The hardest part of writing this piece was deciding the title. The truth is that Imaqtpie is the most difficult player to understand that I’ve ever been a fan of. Normally, when I write tribute articles I try to find an underlying storyline that carried its way through a player’s career.
For instance, Imaqtpie is perhaps the only player to completely flip the community script. Oftentimes, when fans settle on an opinion, a player is extremely hard-pressed to change their opinion. For much of Season 2, Imaqtpie was regarded as a lazy troll who held back his team’s star solo laners. By Season 3 he had become the face of the Dignitas franchise (along with scarra) and one of the most beloved pro players worldwide.
Like I said earlier, Imaqtpie’s career contains too many storylines to fully explore. However, a few stood out to me above all others. As a player Imaqtpie has probably been historically underrated. As a streamer, Qt played the fool but actually provided rare insight into the community mind. Overall, Qtpie strikes me as someone who has truly found his flavor and place in the world. It may be impossible for fans of his gameplay or his stream to fully understand him, but there is no doubt in my mind that we are seeing a genuine product.
The Underrated Hypercarry:
I have always felt that Imaqtpie’s play has been historically underrated. I already went through Dignitas’ early time in my scarra piece, and I will mostly avoid talking about that time period since Season 2 was when Qtpie began gaining notoriety. Fans of his stream would be delighted to learn that one of his signature champions in Season 1 was Heimerdinger. His other signature champion was AP Caitlyn.
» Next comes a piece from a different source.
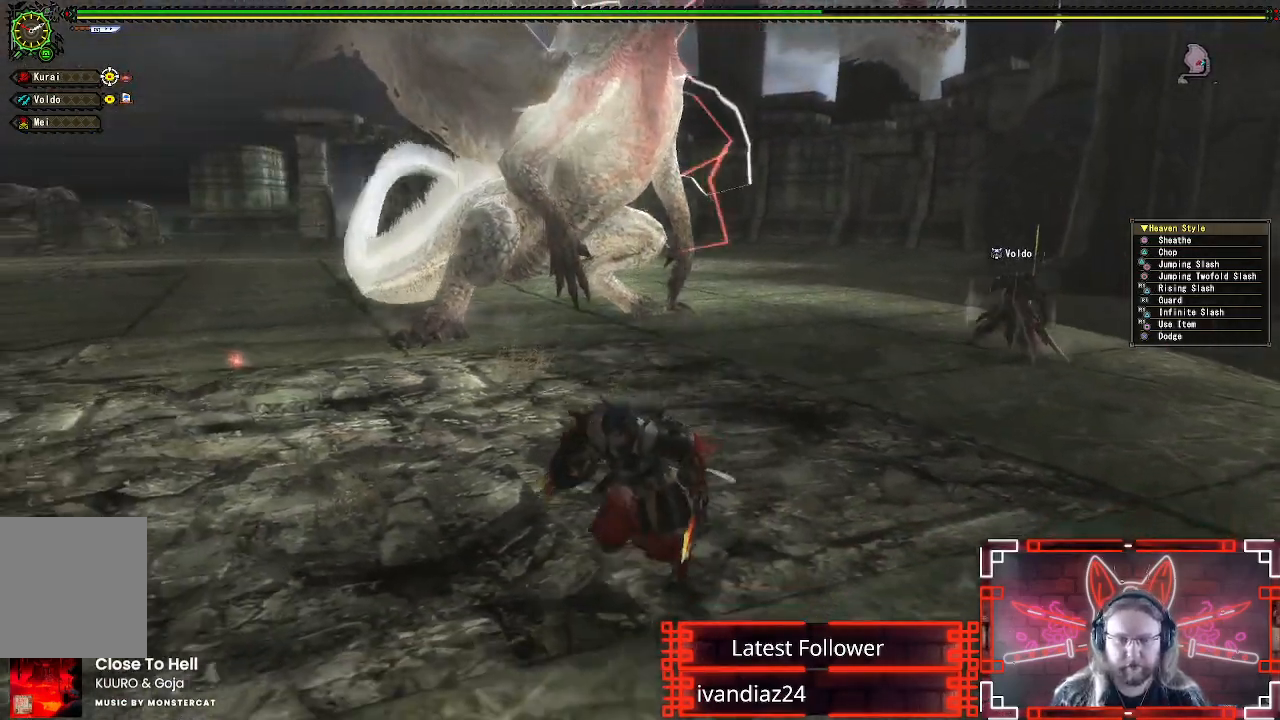
{"buttons": [], "left_stick": "left", "right_stick": "center", "events": [[333, "left_stick", "left"], [350, "right_stick", "right"], [417, "right_stick", "center"]]}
In Season 2, Imaqtpie was possibly the most underrated player in competitive play. For all the talk of Doublelift’s hard carrying in Season 2, Imaqtpie’s team was occasionally more blatantly built around him. In Season 2, Dig would frequently play a comp where Voyboy played Lulu top, Dom played Nunu jungle, and scarra played Soraka mid. This comp was entirely devoted to protecting Imaqtpie’s hypercarry Kog’Maw. Although it is easier to carry in a 4 support comp, it also places an incredible amount of pressure on the player in question. However, Qtpie performed extremely admirably and oftentimes drew bans on Kog’Maw or Dignitas’ solo laners. Qtpie was also one of the most notable Draven players in the competitive scene. He was one of the first to debut the champion and played it to great success in Dignitas’ lone OGN season, drawing a permanent ban throughout his time there. Dignitas’ season ended with a disappointing 2-0 loss to TSM at the Regional finals and a 0-3 record at Worlds. This sour end to the season, in addition to Imaqtpie’s extreme unpopularity in Season 2, probably contributed to many fans forgetting a truly great season. Qt did more than his fair share of carrying in Season 2 and this was compounded by Dignitas’ weak support role. L0CUST’s issues with Korean solo queue are well-documented and Patoy was still an unproven rookie for much of the season.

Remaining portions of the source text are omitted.